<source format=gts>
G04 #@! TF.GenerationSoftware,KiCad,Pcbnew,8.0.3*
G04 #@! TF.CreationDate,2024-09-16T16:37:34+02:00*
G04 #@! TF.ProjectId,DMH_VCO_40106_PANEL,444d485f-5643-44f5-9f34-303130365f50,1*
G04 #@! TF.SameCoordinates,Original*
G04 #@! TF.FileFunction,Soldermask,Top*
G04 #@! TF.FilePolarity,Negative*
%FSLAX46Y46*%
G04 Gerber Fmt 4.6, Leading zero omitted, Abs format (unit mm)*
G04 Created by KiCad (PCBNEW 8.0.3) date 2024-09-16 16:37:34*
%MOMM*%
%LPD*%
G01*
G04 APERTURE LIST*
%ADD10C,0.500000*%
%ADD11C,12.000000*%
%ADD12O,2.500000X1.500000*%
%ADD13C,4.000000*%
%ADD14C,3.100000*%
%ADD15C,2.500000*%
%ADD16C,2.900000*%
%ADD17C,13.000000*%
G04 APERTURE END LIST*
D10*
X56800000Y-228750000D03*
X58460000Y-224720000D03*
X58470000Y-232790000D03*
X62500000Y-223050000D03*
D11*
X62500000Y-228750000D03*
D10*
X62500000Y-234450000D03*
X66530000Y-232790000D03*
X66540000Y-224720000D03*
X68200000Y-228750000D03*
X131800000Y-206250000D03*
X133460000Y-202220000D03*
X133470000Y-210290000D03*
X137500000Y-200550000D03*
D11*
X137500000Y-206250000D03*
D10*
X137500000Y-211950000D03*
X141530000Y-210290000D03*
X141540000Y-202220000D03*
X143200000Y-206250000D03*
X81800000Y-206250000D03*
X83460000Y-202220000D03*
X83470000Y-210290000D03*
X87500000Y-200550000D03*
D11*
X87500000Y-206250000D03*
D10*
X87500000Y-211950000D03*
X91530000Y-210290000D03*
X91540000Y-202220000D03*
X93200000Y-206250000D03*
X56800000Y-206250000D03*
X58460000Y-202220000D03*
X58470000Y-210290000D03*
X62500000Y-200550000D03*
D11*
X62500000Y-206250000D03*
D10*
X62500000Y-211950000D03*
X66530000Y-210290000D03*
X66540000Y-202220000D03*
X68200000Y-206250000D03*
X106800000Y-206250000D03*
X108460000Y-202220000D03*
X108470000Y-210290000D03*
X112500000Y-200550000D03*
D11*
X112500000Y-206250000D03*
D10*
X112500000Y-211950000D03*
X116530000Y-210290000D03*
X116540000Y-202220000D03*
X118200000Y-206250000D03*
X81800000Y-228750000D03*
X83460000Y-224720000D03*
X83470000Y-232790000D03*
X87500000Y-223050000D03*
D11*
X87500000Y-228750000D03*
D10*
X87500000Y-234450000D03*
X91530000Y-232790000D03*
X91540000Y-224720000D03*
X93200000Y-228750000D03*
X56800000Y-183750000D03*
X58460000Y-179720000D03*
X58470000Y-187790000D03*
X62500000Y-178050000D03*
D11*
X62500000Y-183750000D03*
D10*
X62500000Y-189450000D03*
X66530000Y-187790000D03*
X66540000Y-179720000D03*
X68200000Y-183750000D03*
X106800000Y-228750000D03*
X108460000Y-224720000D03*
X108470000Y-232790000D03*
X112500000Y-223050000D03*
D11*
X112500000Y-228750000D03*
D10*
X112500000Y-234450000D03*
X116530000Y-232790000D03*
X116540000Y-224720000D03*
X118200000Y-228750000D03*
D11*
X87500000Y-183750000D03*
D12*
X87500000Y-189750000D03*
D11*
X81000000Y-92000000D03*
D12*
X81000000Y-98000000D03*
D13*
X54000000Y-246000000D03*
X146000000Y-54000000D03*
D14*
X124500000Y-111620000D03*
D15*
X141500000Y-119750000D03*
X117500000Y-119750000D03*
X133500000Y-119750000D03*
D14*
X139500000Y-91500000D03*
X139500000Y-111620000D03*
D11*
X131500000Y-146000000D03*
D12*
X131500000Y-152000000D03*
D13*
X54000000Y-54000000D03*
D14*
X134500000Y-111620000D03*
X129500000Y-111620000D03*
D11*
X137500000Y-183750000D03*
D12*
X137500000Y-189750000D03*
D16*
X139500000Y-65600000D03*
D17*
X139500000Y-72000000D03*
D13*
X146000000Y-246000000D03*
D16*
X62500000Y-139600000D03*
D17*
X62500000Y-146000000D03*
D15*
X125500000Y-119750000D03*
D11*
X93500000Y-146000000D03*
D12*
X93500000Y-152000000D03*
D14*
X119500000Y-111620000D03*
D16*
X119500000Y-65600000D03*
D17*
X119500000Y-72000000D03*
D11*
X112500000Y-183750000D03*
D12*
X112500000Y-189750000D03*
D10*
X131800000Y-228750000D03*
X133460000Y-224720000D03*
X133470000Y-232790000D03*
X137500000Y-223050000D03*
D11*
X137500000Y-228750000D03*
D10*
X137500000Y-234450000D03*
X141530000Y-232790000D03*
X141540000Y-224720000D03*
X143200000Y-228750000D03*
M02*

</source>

---

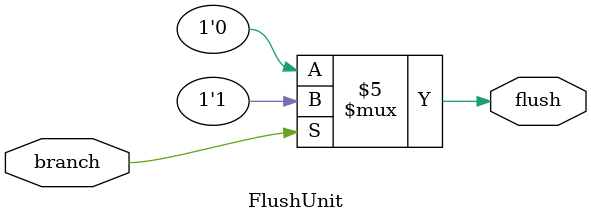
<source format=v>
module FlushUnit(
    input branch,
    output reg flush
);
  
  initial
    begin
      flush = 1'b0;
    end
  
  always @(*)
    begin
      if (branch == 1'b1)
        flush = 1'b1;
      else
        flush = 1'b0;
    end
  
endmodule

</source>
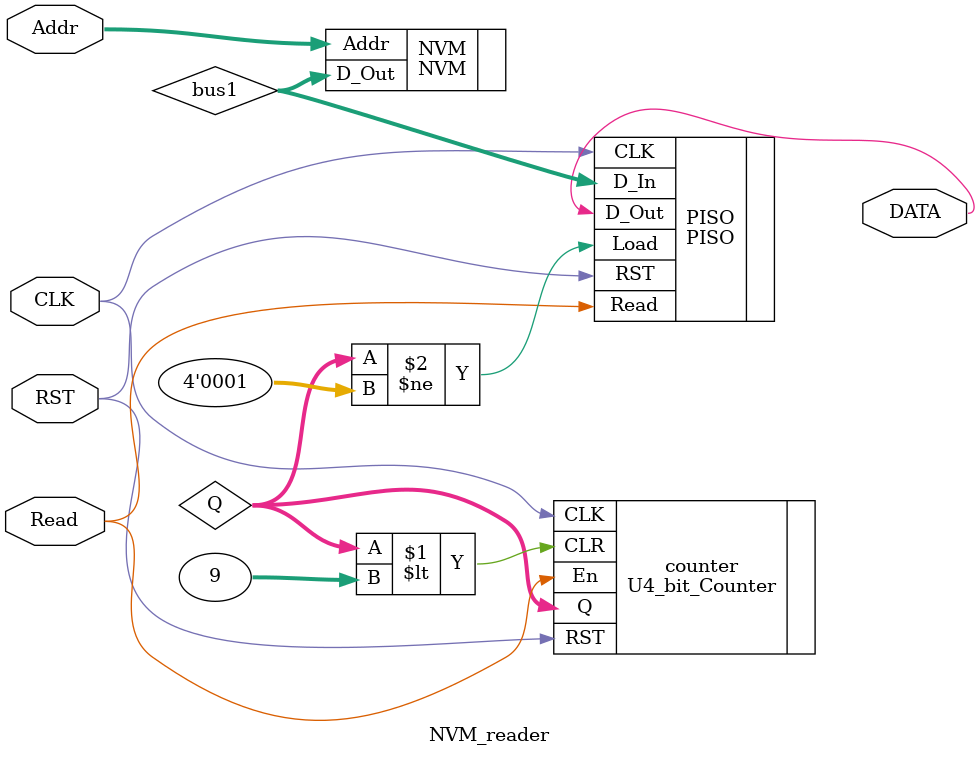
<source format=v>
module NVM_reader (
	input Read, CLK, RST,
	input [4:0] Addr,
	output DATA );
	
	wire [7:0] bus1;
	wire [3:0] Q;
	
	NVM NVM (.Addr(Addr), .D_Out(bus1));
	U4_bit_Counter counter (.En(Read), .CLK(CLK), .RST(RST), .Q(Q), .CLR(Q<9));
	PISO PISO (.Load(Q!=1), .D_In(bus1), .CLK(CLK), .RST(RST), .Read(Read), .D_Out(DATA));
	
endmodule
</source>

(EXERCISE REQUIREMENTS) Scan the lines above for "X83460000Y-202220000D03*" and for "X139500000Y-91500000D03*". Repeat exactly the line holding each of them and every line in between.

(SOLUTION FOR THIS EXERCISE)
X83460000Y-202220000D03*
X83470000Y-210290000D03*
X87500000Y-200550000D03*
D11*
X87500000Y-206250000D03*
D10*
X87500000Y-211950000D03*
X91530000Y-210290000D03*
X91540000Y-202220000D03*
X93200000Y-206250000D03*
X56800000Y-206250000D03*
X58460000Y-202220000D03*
X58470000Y-210290000D03*
X62500000Y-200550000D03*
D11*
X62500000Y-206250000D03*
D10*
X62500000Y-211950000D03*
X66530000Y-210290000D03*
X66540000Y-202220000D03*
X68200000Y-206250000D03*
X106800000Y-206250000D03*
X108460000Y-202220000D03*
X108470000Y-210290000D03*
X112500000Y-200550000D03*
D11*
X112500000Y-206250000D03*
D10*
X112500000Y-211950000D03*
X116530000Y-210290000D03*
X116540000Y-202220000D03*
X118200000Y-206250000D03*
X81800000Y-228750000D03*
X83460000Y-224720000D03*
X83470000Y-232790000D03*
X87500000Y-223050000D03*
D11*
X87500000Y-228750000D03*
D10*
X87500000Y-234450000D03*
X91530000Y-232790000D03*
X91540000Y-224720000D03*
X93200000Y-228750000D03*
X56800000Y-183750000D03*
X58460000Y-179720000D03*
X58470000Y-187790000D03*
X62500000Y-178050000D03*
D11*
X62500000Y-183750000D03*
D10*
X62500000Y-189450000D03*
X66530000Y-187790000D03*
X66540000Y-179720000D03*
X68200000Y-183750000D03*
X106800000Y-228750000D03*
X108460000Y-224720000D03*
X108470000Y-232790000D03*
X112500000Y-223050000D03*
D11*
X112500000Y-228750000D03*
D10*
X112500000Y-234450000D03*
X116530000Y-232790000D03*
X116540000Y-224720000D03*
X118200000Y-228750000D03*
D11*
X87500000Y-183750000D03*
D12*
X87500000Y-189750000D03*
D11*
X81000000Y-92000000D03*
D12*
X81000000Y-98000000D03*
D13*
X54000000Y-246000000D03*
X146000000Y-54000000D03*
D14*
X124500000Y-111620000D03*
D15*
X141500000Y-119750000D03*
X117500000Y-119750000D03*
X133500000Y-119750000D03*
D14*
X139500000Y-91500000D03*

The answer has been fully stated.